TASK GOAL: Write out the entries exactly, pictures excluded.

INFORMATION GIVEN:
Segment Open

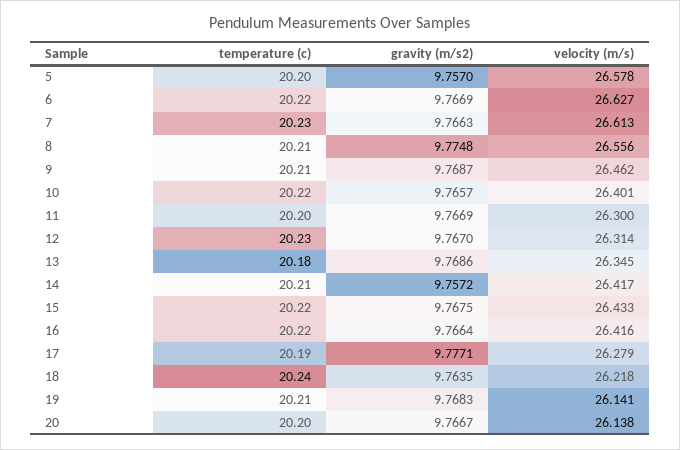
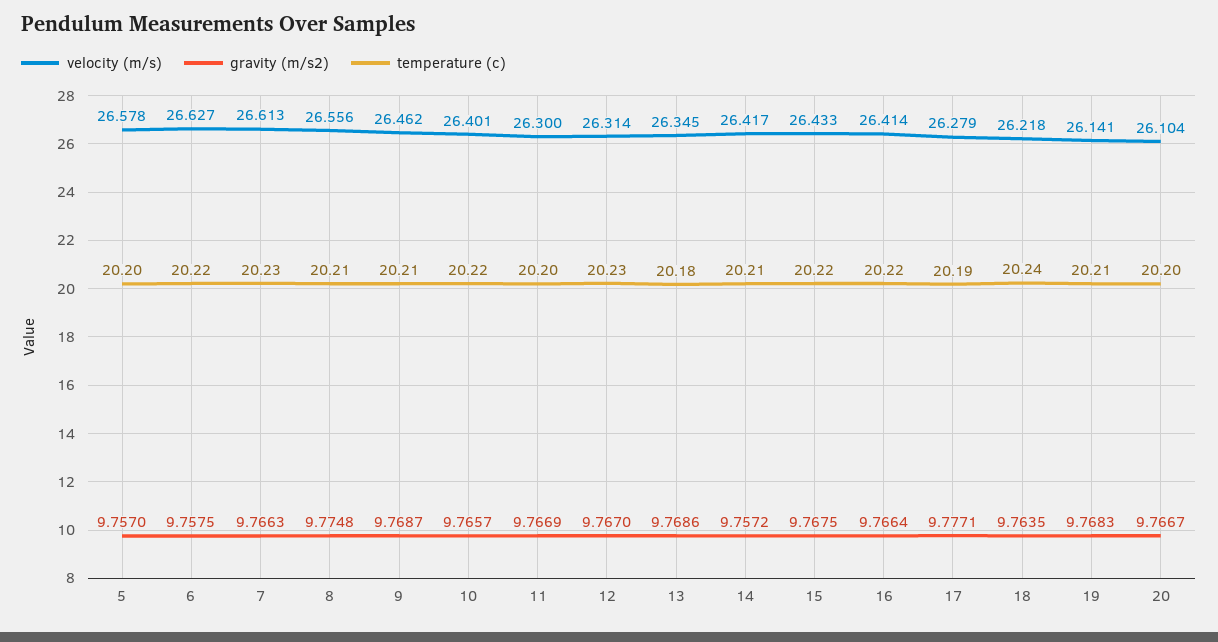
gravity (m/s2), 6: 9.7669 -> 9.7575
velocity (m/s), 16: 26.416 -> 26.414
velocity (m/s), 20: 26.138 -> 26.104

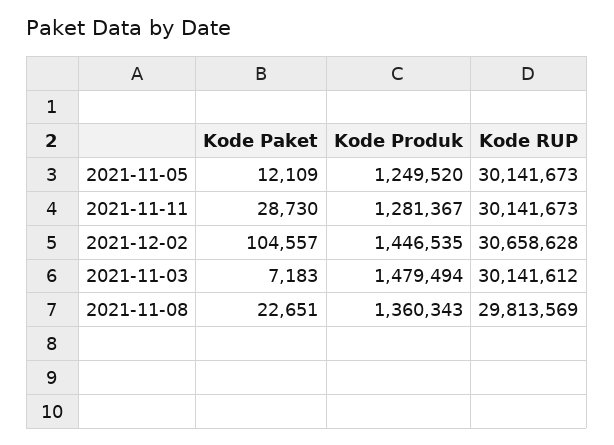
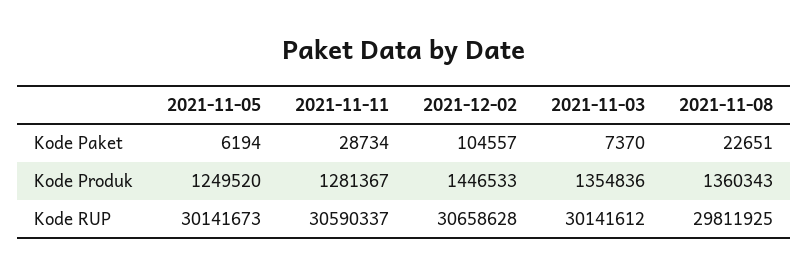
Kode Paket, 2021-11-05: 12109 -> 6194
Kode Paket, 2021-11-11: 28730 -> 28734
Kode RUP, 2021-11-11: 30141673 -> 30590337
Kode Produk, 2021-12-02: 1446535 -> 1446533
Kode Paket, 2021-11-03: 7183 -> 7370
Kode Produk, 2021-11-03: 1479494 -> 1354836
Kode RUP, 2021-11-08: 29813569 -> 29811925

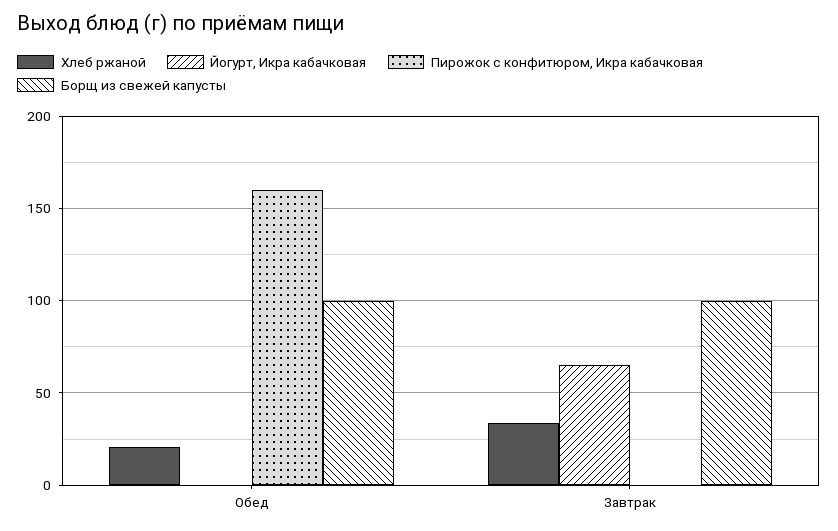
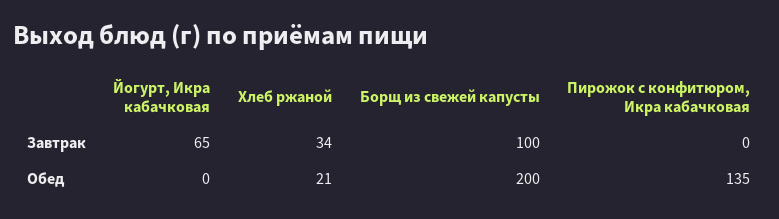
Пирожок с конфитюром, Икра кабачковая, Обед: 160 -> 135
Борщ из свежей капусты, Обед: 100 -> 200

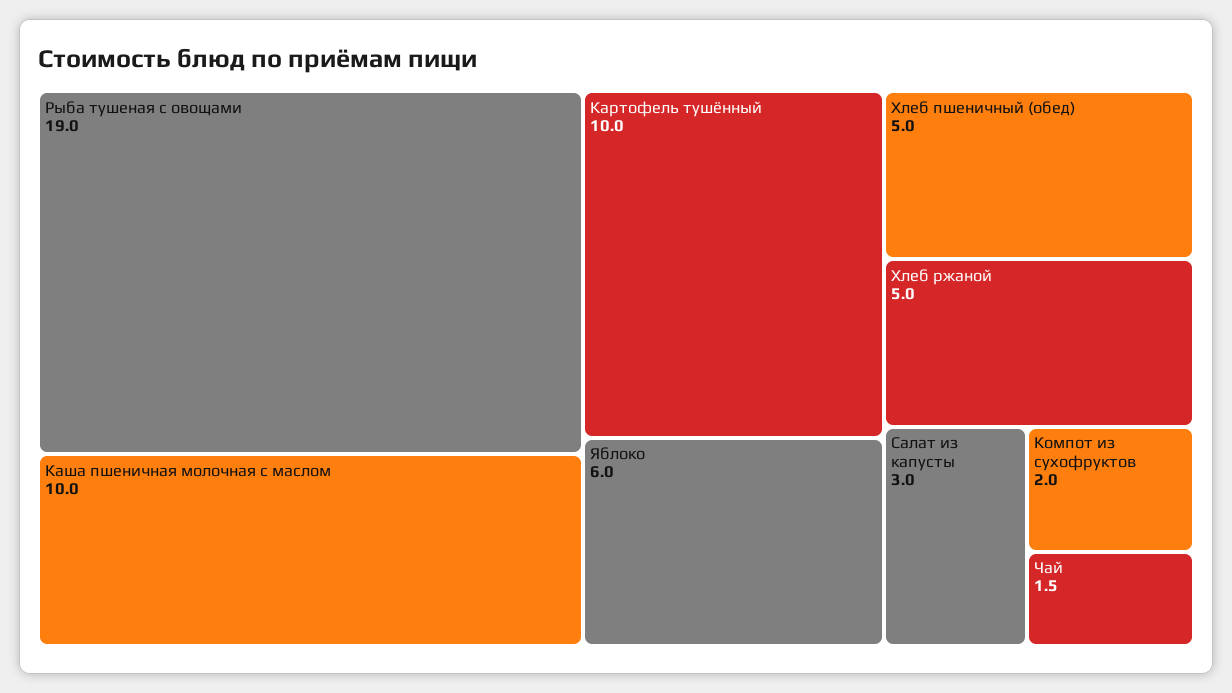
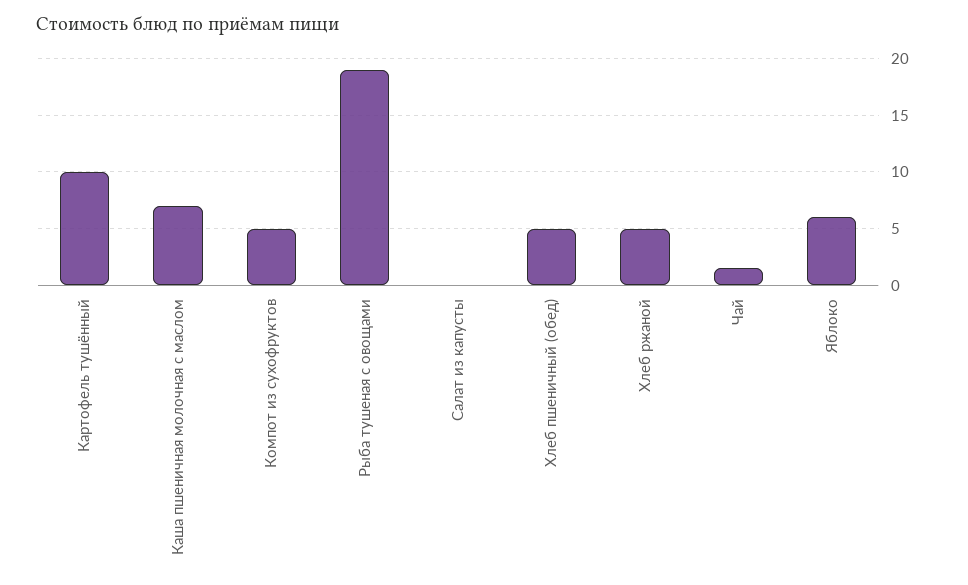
Каша пшеничная молочная с маслом: 10 -> 7
Салат из капусты: 3 -> 0
Компот из сухофруктов: 2 -> 5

Segment Closed

SOLUTION TO THIS PROBLEM:
gravity (m/s2), 6: 9.7669 -> 9.7575
velocity (m/s), 16: 26.416 -> 26.414
velocity (m/s), 20: 26.138 -> 26.104

Kode Paket, 2021-11-05: 12109 -> 6194
Kode Paket, 2021-11-11: 28730 -> 28734
Kode RUP, 2021-11-11: 30141673 -> 30590337
Kode Produk, 2021-12-02: 1446535 -> 1446533
Kode Paket, 2021-11-03: 7183 -> 7370
Kode Produk, 2021-11-03: 1479494 -> 1354836
Kode RUP, 2021-11-08: 29813569 -> 29811925

Пирожок с конфитюром, Икра кабачковая, Обед: 160 -> 135
Борщ из свежей капусты, Обед: 100 -> 200

Каша пшеничная молочная с маслом: 10 -> 7
Салат из капусты: 3 -> 0
Компот из сухофруктов: 2 -> 5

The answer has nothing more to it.